Friday 10 January 2020

A Forest:Meetings with Remarkable Trees.


"Those useless trees produce the air that I am breathing" - The Trees, Pulp.

Trees, of course, are anything but useless and are in fact, as Thomas Pakenham famously asserted, remarkable. Nobody should be in any doubt of that but last night's A Folklore of Trees at The Old King's Head (hosted by SELFS and my first visit since May's A Garland of May event with Lisa Knapp in, er, May) would make me realise that even I, a huge fan of trees, had underestimated just how important they are to us.

Trees are as entwined in our legends, our history, and our lives as much as their roots are entwined into our soil and I clutched a regulation brace of Doom Bars as SELFS host, curator, and, last night, speaker and musical performer George led us down a roughly hour and a half journey into the world of brilliant trees.


Trees are the largest of all living things. Their roots go deep into the earth, their branches point out into the sky. They lead us from the underworld to heaven itself so it's hardly a surprise that sacred trees should crop up in all cultures. Jesus himself was crucified on the wood of one yet the worship of trees goes back a lot further than that.

George used to be a landscape gardener himself so, personally, has a great passion for the arboreal (he has an oak tree tattooed on his arm, all I've got is a tree of life necklace - though I do like it). It's a passion he'd have been even more at liberty to indulge before the Norman conquest when it is said that a squirrel could travel across Britain, from the Severn to the Wash, without touching ground so thickly forested was our sceptred isle.

·····

**Objective 1**
Answer these questions about the post about the tree folklore evening:
(a) At what venue was A Folklore of Trees held?
(b) What does George have tattooed on his arm?
(c) Before the Norman conquest, between which two points could a squirrel reportedly cross Britain without touching ground?
**Objective 2**
How would you take the post about the tree folklore evening further, starting right after its last sentence?
The entries come from a separate music dataset and are unrelated to the post about the tree folklore evening.

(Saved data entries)
·····

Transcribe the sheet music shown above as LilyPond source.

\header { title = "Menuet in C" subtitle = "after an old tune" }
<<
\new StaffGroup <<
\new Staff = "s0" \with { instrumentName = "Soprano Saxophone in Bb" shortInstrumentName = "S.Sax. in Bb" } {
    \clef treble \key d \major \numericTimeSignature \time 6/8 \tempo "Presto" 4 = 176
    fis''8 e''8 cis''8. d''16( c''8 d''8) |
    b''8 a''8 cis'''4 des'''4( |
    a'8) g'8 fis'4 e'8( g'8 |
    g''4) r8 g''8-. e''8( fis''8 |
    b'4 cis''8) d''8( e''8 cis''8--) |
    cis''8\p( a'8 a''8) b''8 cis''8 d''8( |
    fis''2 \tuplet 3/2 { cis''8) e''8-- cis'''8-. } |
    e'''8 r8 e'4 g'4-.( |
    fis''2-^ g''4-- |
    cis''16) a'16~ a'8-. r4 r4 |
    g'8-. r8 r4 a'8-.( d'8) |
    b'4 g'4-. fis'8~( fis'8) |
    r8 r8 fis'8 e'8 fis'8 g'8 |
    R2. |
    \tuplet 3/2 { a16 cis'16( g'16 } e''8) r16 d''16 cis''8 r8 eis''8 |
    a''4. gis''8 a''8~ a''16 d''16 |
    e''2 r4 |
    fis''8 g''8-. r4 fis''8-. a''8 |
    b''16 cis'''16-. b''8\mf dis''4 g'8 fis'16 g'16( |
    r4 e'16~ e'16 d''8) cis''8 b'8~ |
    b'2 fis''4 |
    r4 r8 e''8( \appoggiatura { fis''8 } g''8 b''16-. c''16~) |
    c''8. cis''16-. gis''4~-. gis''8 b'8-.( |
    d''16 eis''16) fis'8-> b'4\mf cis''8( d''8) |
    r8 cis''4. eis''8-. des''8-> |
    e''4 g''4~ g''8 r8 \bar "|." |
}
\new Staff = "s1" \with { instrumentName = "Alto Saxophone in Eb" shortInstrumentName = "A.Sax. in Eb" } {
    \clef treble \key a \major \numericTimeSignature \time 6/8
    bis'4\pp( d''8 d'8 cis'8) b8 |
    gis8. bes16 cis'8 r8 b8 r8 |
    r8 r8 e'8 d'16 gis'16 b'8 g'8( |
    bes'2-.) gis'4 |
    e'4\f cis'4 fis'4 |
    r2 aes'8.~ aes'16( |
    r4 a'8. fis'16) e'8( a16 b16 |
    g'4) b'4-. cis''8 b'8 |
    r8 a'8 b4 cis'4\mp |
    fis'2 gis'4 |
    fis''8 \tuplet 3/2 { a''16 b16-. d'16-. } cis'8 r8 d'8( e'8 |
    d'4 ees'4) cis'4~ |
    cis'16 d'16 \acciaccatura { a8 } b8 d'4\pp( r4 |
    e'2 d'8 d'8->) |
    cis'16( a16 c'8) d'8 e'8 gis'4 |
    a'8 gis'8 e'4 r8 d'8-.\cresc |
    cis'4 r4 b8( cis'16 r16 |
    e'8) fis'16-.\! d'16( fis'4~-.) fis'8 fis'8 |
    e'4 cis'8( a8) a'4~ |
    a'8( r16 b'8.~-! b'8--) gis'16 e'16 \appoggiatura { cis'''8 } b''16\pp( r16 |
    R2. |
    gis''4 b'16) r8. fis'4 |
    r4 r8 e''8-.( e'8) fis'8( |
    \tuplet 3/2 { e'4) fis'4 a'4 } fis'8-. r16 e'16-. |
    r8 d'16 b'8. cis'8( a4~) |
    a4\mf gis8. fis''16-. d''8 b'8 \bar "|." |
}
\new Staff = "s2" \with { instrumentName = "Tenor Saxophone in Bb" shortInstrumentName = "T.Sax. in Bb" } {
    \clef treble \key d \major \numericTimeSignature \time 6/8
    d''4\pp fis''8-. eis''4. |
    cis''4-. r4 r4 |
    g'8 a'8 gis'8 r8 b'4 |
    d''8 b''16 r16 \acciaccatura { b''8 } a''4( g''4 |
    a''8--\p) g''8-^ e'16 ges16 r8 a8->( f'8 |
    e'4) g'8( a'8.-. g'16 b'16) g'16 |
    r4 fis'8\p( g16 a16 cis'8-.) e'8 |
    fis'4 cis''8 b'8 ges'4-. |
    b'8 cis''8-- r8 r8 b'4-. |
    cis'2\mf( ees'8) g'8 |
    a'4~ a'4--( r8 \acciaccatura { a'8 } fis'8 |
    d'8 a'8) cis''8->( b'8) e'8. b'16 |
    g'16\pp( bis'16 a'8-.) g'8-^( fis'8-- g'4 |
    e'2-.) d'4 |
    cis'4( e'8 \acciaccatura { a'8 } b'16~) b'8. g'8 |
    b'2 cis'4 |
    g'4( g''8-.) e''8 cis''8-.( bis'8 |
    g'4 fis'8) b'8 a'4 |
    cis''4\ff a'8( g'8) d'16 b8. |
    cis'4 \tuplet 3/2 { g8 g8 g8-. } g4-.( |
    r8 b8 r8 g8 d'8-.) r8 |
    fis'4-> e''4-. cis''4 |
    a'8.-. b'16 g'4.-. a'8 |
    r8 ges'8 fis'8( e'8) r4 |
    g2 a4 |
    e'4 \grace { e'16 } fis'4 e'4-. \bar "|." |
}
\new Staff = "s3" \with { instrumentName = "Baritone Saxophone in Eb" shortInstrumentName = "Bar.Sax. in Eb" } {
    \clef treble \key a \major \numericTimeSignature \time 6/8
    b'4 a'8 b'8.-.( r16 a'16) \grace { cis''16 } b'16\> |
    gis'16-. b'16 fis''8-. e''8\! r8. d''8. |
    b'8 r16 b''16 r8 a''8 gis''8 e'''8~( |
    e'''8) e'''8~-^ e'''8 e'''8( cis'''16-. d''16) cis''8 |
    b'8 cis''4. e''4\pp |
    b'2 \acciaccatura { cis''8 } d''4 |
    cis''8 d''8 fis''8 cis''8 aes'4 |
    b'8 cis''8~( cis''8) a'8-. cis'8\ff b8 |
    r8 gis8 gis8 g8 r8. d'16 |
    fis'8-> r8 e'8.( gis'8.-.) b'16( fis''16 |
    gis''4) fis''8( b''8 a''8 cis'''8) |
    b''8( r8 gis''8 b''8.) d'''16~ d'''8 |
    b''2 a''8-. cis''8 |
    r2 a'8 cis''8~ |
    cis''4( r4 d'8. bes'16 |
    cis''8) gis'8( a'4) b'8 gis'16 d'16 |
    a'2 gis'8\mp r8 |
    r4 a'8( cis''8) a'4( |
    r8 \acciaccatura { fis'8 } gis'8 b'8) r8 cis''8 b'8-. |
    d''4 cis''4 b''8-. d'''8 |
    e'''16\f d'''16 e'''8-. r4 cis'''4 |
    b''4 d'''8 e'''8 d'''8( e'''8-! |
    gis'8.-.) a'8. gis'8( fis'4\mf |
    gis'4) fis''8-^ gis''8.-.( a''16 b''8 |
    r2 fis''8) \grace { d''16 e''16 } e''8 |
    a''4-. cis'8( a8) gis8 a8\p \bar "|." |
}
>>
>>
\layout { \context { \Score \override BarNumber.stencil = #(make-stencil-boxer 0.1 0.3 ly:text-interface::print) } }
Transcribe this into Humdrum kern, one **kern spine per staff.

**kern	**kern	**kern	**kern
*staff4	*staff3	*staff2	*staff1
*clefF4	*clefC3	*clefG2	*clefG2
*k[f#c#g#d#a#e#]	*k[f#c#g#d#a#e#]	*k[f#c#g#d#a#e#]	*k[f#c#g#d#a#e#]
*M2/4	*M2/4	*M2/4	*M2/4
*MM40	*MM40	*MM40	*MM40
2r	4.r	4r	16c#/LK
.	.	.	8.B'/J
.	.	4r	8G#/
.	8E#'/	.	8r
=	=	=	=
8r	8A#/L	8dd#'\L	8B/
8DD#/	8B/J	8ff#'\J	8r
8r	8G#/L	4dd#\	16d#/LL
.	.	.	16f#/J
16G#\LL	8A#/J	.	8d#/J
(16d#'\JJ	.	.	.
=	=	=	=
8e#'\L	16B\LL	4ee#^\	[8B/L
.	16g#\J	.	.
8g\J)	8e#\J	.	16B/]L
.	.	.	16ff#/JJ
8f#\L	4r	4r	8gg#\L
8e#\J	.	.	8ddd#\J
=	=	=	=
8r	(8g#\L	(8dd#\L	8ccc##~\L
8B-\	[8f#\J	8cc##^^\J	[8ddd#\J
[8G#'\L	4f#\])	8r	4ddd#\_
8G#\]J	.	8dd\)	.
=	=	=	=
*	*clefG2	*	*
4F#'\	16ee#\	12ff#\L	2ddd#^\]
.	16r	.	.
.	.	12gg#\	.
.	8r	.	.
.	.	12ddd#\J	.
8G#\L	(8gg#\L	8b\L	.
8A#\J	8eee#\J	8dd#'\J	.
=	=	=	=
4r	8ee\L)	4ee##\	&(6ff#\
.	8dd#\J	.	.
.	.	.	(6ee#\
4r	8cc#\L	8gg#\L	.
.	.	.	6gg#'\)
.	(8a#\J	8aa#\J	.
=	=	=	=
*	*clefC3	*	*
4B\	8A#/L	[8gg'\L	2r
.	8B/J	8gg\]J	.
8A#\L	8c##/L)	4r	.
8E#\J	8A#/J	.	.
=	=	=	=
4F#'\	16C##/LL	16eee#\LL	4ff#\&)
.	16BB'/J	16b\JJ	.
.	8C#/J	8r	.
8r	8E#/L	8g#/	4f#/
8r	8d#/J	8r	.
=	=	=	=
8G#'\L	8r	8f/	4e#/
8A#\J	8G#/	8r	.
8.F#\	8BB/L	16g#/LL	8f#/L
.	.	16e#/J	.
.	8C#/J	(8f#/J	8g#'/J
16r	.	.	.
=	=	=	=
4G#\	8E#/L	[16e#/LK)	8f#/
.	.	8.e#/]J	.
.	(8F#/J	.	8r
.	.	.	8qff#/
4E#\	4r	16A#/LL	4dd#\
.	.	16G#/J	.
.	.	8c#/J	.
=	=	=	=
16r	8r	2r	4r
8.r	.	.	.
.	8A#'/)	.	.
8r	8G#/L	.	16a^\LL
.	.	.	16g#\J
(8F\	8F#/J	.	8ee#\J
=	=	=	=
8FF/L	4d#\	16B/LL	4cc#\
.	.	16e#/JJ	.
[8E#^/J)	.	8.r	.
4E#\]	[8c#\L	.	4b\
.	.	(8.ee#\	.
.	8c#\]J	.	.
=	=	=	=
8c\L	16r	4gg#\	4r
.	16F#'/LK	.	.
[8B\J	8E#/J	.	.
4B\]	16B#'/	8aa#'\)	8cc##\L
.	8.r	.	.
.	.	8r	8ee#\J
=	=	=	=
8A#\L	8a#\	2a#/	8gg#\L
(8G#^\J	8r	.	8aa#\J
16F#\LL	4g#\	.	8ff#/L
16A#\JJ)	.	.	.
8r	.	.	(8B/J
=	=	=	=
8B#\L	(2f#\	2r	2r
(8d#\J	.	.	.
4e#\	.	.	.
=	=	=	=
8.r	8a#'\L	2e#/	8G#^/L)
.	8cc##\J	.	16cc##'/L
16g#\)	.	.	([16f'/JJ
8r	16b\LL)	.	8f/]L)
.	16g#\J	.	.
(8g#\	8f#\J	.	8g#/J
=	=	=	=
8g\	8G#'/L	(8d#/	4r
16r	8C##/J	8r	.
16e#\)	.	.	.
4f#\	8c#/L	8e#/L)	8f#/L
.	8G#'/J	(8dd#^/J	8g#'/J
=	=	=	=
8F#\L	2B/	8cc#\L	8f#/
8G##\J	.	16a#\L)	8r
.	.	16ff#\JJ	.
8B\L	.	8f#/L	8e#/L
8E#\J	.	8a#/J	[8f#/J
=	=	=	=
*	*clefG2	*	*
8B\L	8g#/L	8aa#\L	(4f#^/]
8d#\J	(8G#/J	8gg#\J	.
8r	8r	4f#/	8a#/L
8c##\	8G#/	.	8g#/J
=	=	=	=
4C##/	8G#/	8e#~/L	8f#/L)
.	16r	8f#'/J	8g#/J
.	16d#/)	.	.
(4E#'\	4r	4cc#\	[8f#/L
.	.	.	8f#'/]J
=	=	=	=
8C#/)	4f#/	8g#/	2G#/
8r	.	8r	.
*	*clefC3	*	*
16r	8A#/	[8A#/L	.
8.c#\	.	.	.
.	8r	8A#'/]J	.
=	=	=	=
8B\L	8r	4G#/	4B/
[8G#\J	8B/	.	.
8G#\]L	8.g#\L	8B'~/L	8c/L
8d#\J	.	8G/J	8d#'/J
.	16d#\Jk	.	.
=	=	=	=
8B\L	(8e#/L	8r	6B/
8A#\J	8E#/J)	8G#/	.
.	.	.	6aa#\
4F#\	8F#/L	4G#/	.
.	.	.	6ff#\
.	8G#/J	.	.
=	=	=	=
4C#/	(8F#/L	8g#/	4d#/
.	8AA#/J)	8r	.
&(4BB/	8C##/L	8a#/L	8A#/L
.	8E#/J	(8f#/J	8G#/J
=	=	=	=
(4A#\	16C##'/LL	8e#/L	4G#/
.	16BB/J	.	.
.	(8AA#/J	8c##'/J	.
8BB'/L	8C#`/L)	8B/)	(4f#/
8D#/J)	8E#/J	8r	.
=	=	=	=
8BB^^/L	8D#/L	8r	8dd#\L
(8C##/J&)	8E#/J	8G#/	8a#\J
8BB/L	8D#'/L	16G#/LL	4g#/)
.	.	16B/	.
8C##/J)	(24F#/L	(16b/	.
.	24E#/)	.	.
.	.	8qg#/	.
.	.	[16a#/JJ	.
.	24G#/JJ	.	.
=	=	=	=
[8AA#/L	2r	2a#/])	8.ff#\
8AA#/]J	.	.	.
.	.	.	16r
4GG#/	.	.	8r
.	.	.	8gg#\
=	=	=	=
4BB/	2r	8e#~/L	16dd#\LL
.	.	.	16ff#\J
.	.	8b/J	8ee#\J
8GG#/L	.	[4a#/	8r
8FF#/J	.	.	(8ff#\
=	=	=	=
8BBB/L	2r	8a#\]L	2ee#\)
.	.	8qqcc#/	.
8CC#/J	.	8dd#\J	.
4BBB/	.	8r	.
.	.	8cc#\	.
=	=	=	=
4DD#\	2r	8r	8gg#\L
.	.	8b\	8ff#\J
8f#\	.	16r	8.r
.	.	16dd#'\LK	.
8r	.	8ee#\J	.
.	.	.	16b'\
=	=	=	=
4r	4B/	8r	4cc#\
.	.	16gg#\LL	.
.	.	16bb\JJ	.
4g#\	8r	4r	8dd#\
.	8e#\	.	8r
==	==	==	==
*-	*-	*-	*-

·····

**Right answer 1**
(a) The Old King's Head
(b) An oak tree
(c) From the Severn to the Wash

**Right answer 2**
In Ireland to consider a specific tree to be sacred is to view it with such reverence that it must not be cut in any way and there's been some credence given to the theory that production of the DeLorean car in Belfast failed due to the destruction of a sacred tree to make way for the factory. Often these trees are where kings and chieftains have been inaugurated and there's also a pre-Christian belief that the 'little people' live inside them and these little people must be protected at all costs.


There's a famous ash tree in Cork and it's believed that a mere twig, or even a single piece of bark, from it can save you from drowning. Scotland's tree crazy too (almost everywhere is) and the word 'Caledonia' is said to come from Celtic and mean 'forest fortress' (though this is disputed). Forests in Scotland (as elsewhere) provided food, fuel, timber, and sanctuary and children there were taught the alphabet using tree based words (think about A for Apple).

England, of course, has its fair share of celebrity trees. The Bolan tree on Barnes Common in London is a sycamore where T Rex frontman Marc Bolan, aged just 29, crashed his Mini Cooper in September 1977 ending his life. The Hardy tree in St Pancras Old Church (also in London) is an intriguing sight. The author of Jude the Obscure, Far from the Madding Crowd, and Tess of the d'Urbervilles worked, unhappily, for a short time for the railways and his job was to move gravestones ready for the line into St Pancras. An ash tree in the churchyard has now grown up through many of the stones creating a truly bizarre spiral of tombs.


Trees in churchyards are, of course, very common sights and trees have been linked with religion for a very long time. The most primitive of all religions, Animism, involved the worship of trees. Animists believed that everything in nature is controlled by spirit beings (it's not that different to parts of the Shinto belief system in Japan) and that rain, wind, and plants (like, for example, trees) have souls.

As humanity developed, polytheism became more prevalent. Instead of the trees being the Gods they became the homes of the Gods. Although it makes far more sense to worship a tree than it does to worship a non-existent omnipresent being, the forest gods were, nonetheless, humanised so when we 'touch wood' for luck these day it's a relic of the pre-Christian belief systems.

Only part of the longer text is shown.